### Try it
Could you please repeat the entries below word for word, with the images left out?

### Data extracts
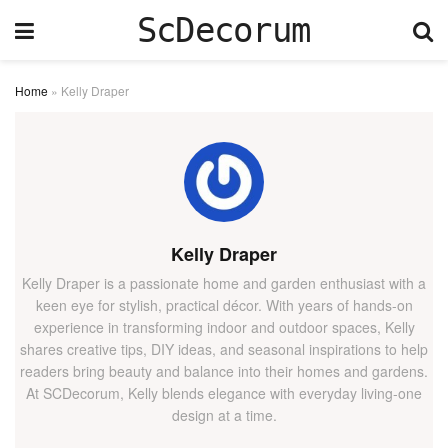
ScDecorum
Home
»
Kelly Draper
Kelly Draper
Kelly Draper is a passionate home and garden enthusiast with a
keen eye for stylish, practical décor. With years of hands-on
experience in transforming indoor and outdoor spaces, Kelly
shares creative tips, DIY ideas, and seasonal inspirations to help
readers bring beauty and balance into their homes and gardens.
At SCDecorum, Kelly blends elegance with everyday living-one
design at a time.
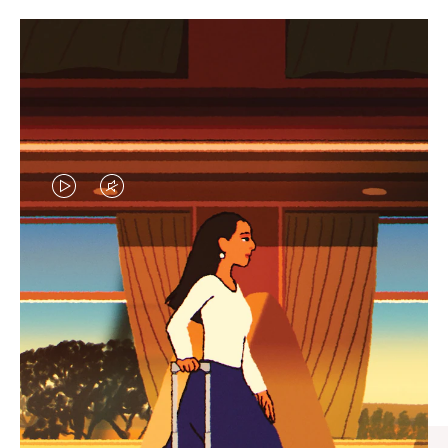
VIDEO
VIDEO
IS
IS
PLAYED,
MUTED,
CURATED GIFT SELECTIONS
PLEASE
PLEASE
Find the perfect companion
PRESS
PRESS
for every journey
TO
TO
PAUSE
UNMUTE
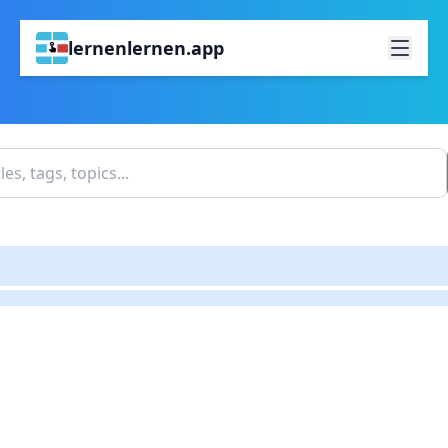
lernenlernen.app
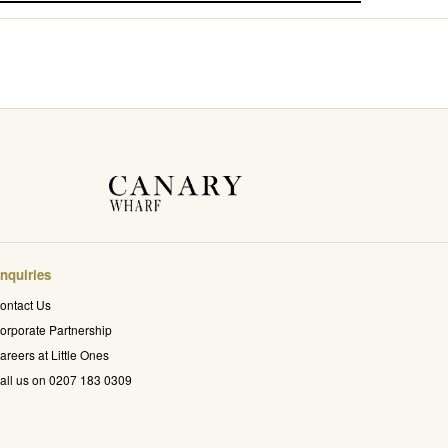
nquiries
ontact Us
orporate Partnership
areers at Little Ones
all us on 0207 183 0309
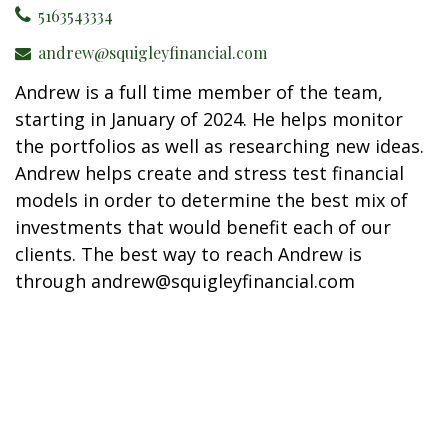
5163543334
andrew@squigleyfinancial.com
Andrew is a full time member of the team,
starting in January of 2024. He helps monitor
the portfolios as well as researching new ideas.
Andrew helps create and stress test financial
models in order to determine the best mix of
investments that would benefit each of our
clients. The best way to reach Andrew is
through andrew@squigleyfinancial.com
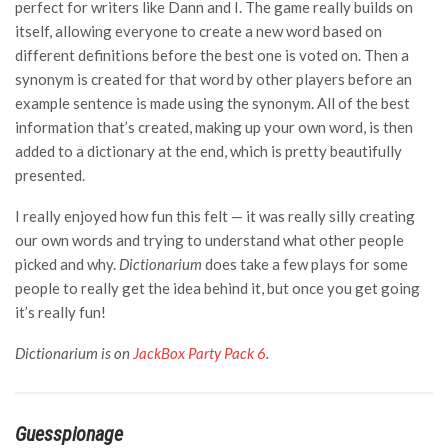
perfect for writers like Dann and I. The game really builds on
itself, allowing everyone to create a new word based on
different definitions before the best one is voted on. Then a
synonym is created for that word by other players before an
example sentence is made using the synonym. All of the best
information that’s created, making up your own word, is then
added to a dictionary at the end, which is pretty beautifully
presented.
I really enjoyed how fun this felt — it was really silly creating
our own words and trying to understand what other people
picked and why.
Dictionarium
does take a few plays for some
people to really get the idea behind it, but once you get going
it’s really fun!
Dictionarium is on
JackBox Party Pack 6
.
Guesspionage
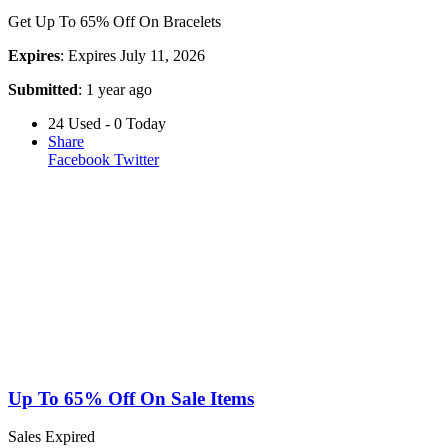
Get Up To 65% Off On Bracelets
Expires
: Expires July 11, 2026
Submitted
: 1 year ago
24 Used - 0 Today
Share
Facebook
Twitter
Up To 65% Off On Sale Items
Sales
Expired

### Problem solution
ScDecorum
Home
»
Kelly Draper
Kelly Draper
Kelly Draper is a passionate home and garden enthusiast with a
keen eye for stylish, practical décor. With years of hands-on
experience in transforming indoor and outdoor spaces, Kelly
shares creative tips, DIY ideas, and seasonal inspirations to help
readers bring beauty and balance into their homes and gardens.
At SCDecorum, Kelly blends elegance with everyday living-one
design at a time.
VIDEO
VIDEO
IS
IS
PLAYED,
MUTED,
CURATED GIFT SELECTIONS
PLEASE
PLEASE
Find the perfect companion
PRESS
PRESS
for every journey
TO
TO
PAUSE
UNMUTE
lernenlernen.app
nquiries
ontact Us
orporate Partnership
areers at Little Ones
all us on 0207 183 0309
5163543334
andrew@squigleyfinancial.com
Andrew is a full time member of the team,
starting in January of 2024. He helps monitor
the portfolios as well as researching new ideas.
Andrew helps create and stress test financial
models in order to determine the best mix of
investments that would benefit each of our
clients. The best way to reach Andrew is
through andrew@squigleyfinancial.com
perfect for writers like Dann and I. The game really builds on
itself, allowing everyone to create a new word based on
different definitions before the best one is voted on. Then a
synonym is created for that word by other players before an
example sentence is made using the synonym. All of the best
information that’s created, making up your own word, is then
added to a dictionary at the end, which is pretty beautifully
presented.
I really enjoyed how fun this felt — it was really silly creating
our own words and trying to understand what other people
picked and why.
Dictionarium
does take a few plays for some
people to really get the idea behind it, but once you get going
it’s really fun!
Dictionarium is on
JackBox Party Pack 6
.
Guesspionage
Get Up To 65% Off On Bracelets
Expires
: Expires July 11, 2026
Submitted
: 1 year ago
24 Used - 0 Today
Share
Facebook
Twitter
Up To 65% Off On Sale Items
Sales
Expired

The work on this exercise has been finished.